Set down each line of the data below exactly as it stands, dropping the pictures.

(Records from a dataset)
..........

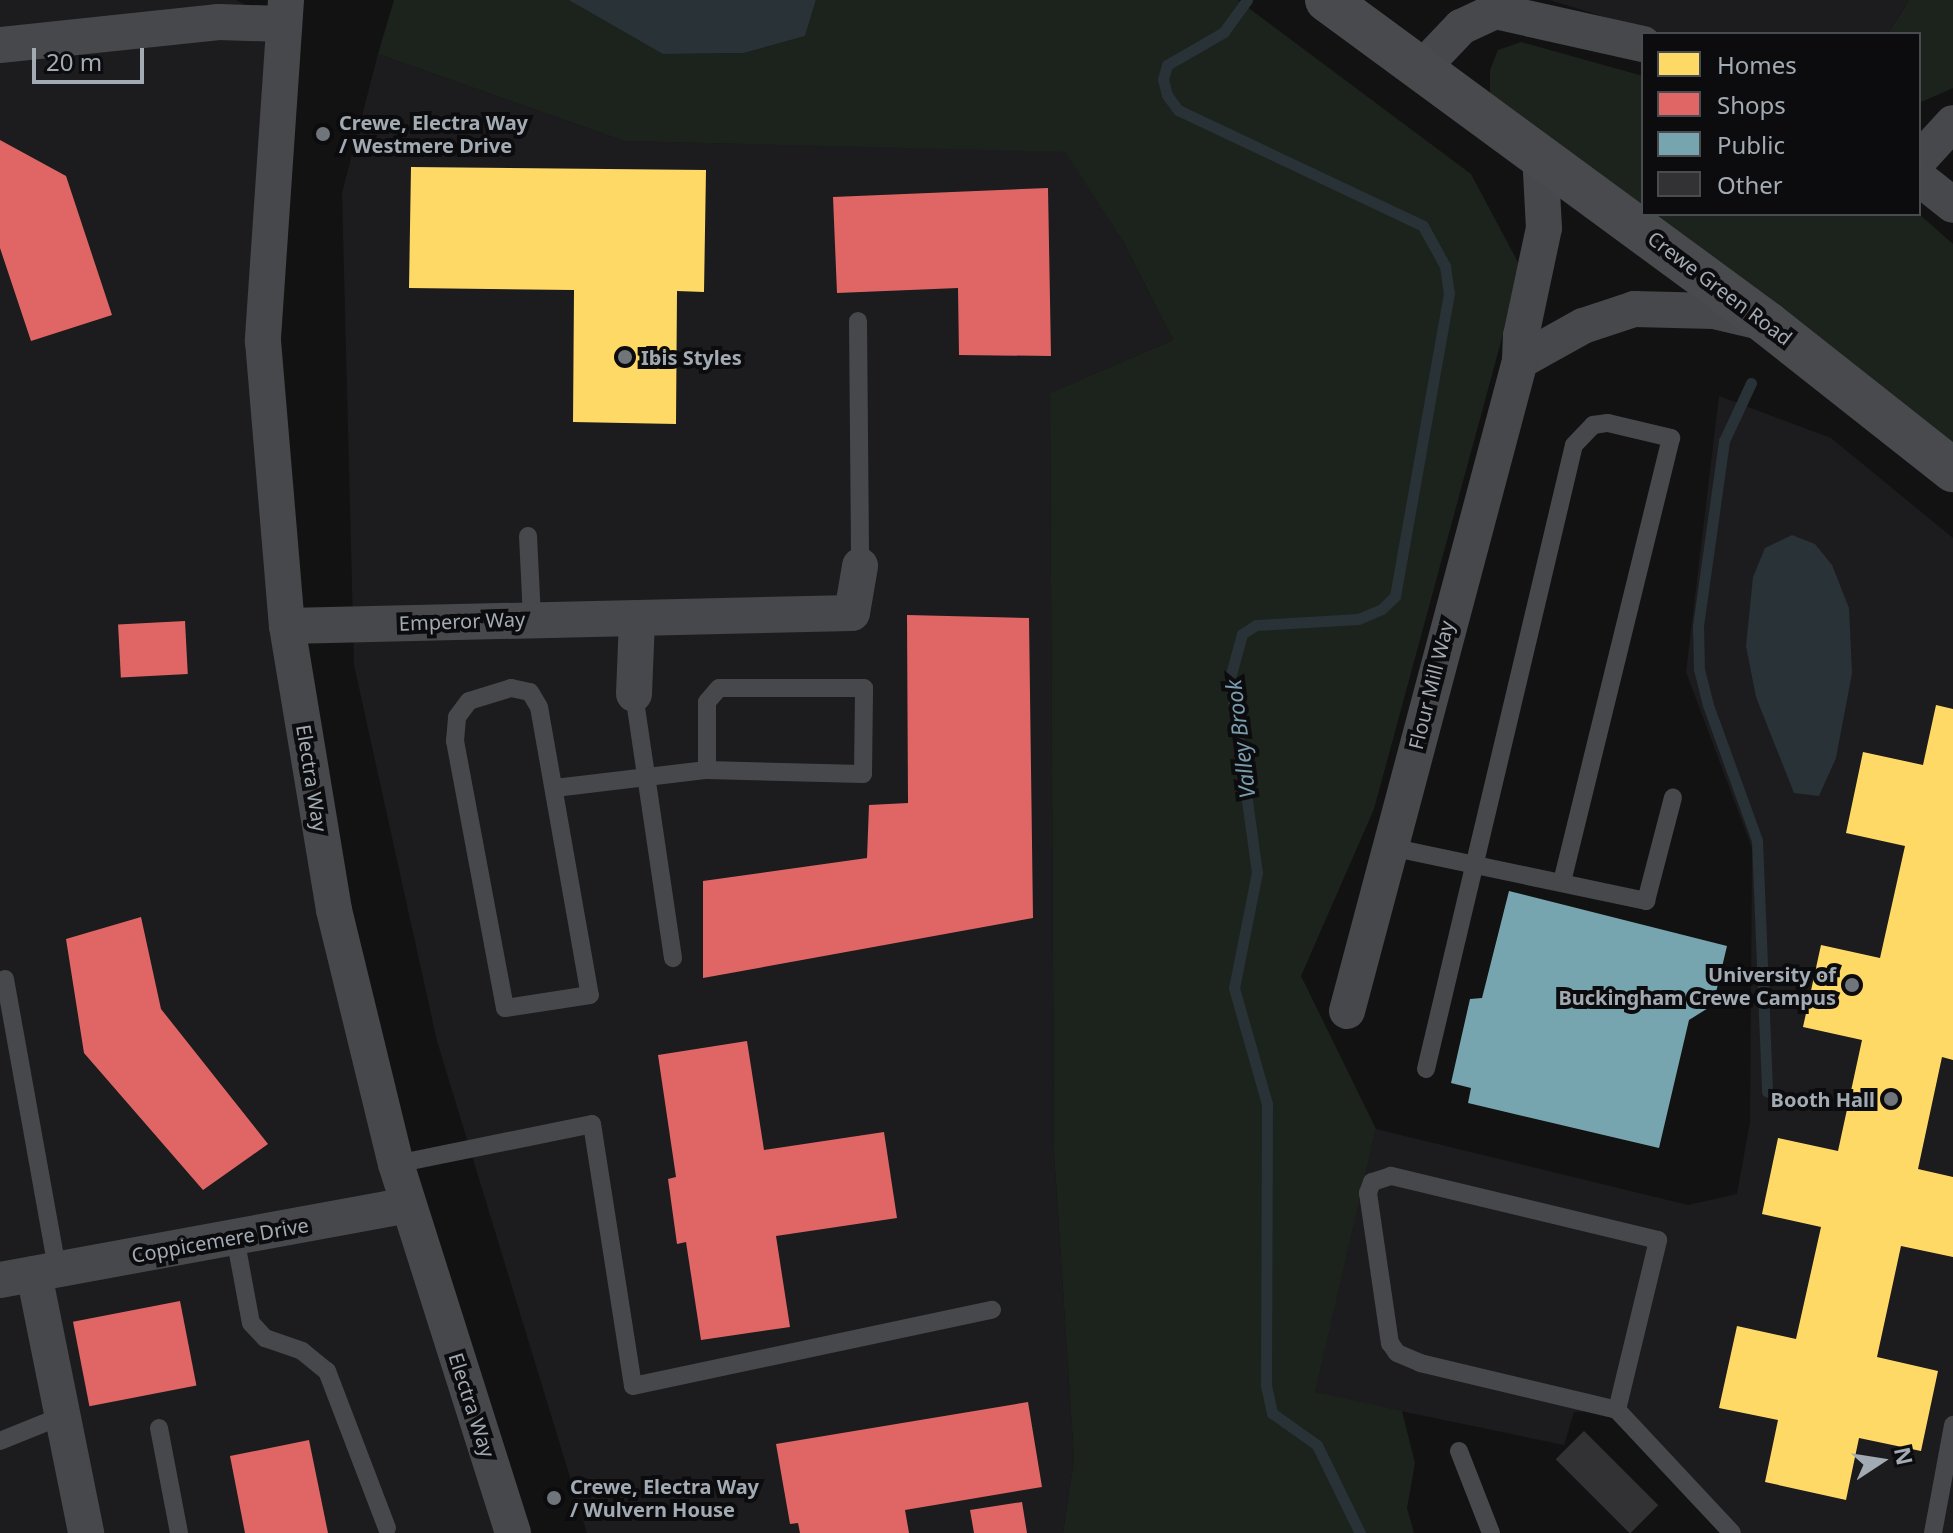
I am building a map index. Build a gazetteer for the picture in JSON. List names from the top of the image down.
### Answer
{
  "streets": {
    "main road": ["Crewe Green Road"],
    "street": [
      "Emperor Way",
      "Flour Mill Way",
      "Electra Way",
      "Coppicemere Drive"
    ]
  },
  "crossings": [
    ["Crewe Green Road", "Flour Mill Way"],
    ["Emperor Way", "Electra Way"],
    ["Electra Way", "Coppicemere Drive"]
  ],
  "water": ["Valley Brook"],
  "places": [
    "Crewe, Electra Way / Westmere Drive",
    "Ibis Styles",
    "University of Buckingham Crewe Campus",
    "Booth Hall",
    "Crewe, Electra Way / Wulvern House"
  ],
  "legend": [
    "Homes",
    "Shops",
    "Public",
    "Other"
  ],
  "scale_bar": "20 m",
  "north": "right"
}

..........

Task response
I am building a map index. Build a gazetteer for the picture in JSON. List names from the top of the image down.
### Answer
{
  "streets": {
    "main road": ["Crewe Green Road"],
    "street": [
      "Emperor Way",
      "Flour Mill Way",
      "Electra Way",
      "Coppicemere Drive"
    ]
  },
  "crossings": [
    ["Crewe Green Road", "Flour Mill Way"],
    ["Emperor Way", "Electra Way"],
    ["Electra Way", "Coppicemere Drive"]
  ],
  "water": ["Valley Brook"],
  "places": [
    "Crewe, Electra Way / Westmere Drive",
    "Ibis Styles",
    "University of Buckingham Crewe Campus",
    "Booth Hall",
    "Crewe, Electra Way / Wulvern House"
  ],
  "legend": [
    "Homes",
    "Shops",
    "Public",
    "Other"
  ],
  "scale_bar": "20 m",
  "north": "right"
}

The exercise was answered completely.